> _TEXT SEGMENT_
===============

In November 1969, Bockwinkel began wrestling for the Atlanta, Georgia-based Georgia Championship Wrestling promotion. It was at this time that Bockwinkel "found his calling" as a heel. Having previously wrestled primarily as a babyface, Bockwinkel adopted a "cocky, uppity Beverly Hills California heel" persona in Georgia, aligning himself with the villainous tag team The Assassins. In January 1970, Bockwinkel unsuccessfully challenged visiting NWA World Heavyweight Champion Dory Funk Jr.; Funk later described Bockwinkel as "one of the best wrestling challengers for the belt. [...] He was very technical, and put a lot of thought into his interviews, his talk, his work in the ring, his persona."

===============

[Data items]
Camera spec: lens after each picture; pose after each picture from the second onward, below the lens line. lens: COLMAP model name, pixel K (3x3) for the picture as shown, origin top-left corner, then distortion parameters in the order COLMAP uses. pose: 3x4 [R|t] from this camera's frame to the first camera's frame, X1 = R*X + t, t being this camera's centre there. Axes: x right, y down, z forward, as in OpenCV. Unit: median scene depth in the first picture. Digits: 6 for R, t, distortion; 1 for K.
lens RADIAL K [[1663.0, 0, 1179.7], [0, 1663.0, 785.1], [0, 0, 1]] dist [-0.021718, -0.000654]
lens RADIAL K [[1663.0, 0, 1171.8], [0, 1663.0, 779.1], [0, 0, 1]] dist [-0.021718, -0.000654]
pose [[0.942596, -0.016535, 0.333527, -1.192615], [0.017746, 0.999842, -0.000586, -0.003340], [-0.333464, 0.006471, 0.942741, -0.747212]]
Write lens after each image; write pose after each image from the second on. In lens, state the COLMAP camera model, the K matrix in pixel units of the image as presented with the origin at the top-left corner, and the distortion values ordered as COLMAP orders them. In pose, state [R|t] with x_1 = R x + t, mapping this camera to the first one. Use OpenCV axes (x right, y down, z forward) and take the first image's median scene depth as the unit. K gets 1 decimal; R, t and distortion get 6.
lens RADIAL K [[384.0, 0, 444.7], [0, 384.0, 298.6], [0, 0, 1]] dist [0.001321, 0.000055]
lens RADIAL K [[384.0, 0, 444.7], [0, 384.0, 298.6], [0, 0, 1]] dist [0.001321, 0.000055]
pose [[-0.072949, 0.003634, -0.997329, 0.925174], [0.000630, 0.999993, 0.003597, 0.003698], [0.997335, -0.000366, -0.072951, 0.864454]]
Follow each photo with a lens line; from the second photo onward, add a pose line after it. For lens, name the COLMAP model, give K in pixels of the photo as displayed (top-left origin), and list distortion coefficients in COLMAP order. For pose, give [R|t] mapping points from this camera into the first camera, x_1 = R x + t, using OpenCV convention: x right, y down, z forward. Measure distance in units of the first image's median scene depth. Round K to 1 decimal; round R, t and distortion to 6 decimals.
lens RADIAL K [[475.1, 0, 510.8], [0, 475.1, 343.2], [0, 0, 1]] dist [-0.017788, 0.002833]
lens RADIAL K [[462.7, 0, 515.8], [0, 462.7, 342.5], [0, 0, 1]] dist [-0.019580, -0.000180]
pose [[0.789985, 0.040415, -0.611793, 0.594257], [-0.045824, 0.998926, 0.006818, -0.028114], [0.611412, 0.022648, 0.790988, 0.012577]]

===============

> _APPLY WHAT YOU READ_
(1) In the Bockwinkel passage, whom did Bockwinkel unsuccessfully challenge in January 1970?
(2) Carry the Bockwinkel passage forward from its last sentence.
The records play no part in this work.

> _PER-TASK ANSWERS_
(1) Visiting NWA World Heavyweight Champion Dory Funk Jr.

(2)
In January 1970, Bockwinkel defeated Joe Scarpa for the NWA Georgia Television Championship. He lost the title to El Mongol in March 1970, but the title was vacated after footage showing El Mongol using an illegal karate strike was aired; Bockwinkel defeated El Mongol in a rematch later that month. Bockwinkel's second reign ended in April 1970 when he was defeated by his former ally Assassin #2; after The Assassins were suspended and Assassin #2 was stripped of the title, Bockwinkel defeated Joe Scarpa in June 1970 to win the vacant title. His third and final reign ended in August 1970 when he lost to Bobby Shane.

In April 1970, Bockwinkel defeated Assassin #2 for the NWA Georgia Heavyweight Championship. He held the title until July 1970, when he lost to Paul DeMarco. Bockwinkel regained the title from DeMarco later that month, with his second reign lasting until September 1970 when he lost to Buddy Colt. Following his loss to Colt, Bockwinkel left Georgia, briefly returning to Hawaii once more before joining the Minneapolis, Minnesota-based American Wrestling Association. Bockwinkel's appearances in Georgia were described by Jim Zordani as "[showing] the wrestling world he was more than capable of being the top heel in a promotion".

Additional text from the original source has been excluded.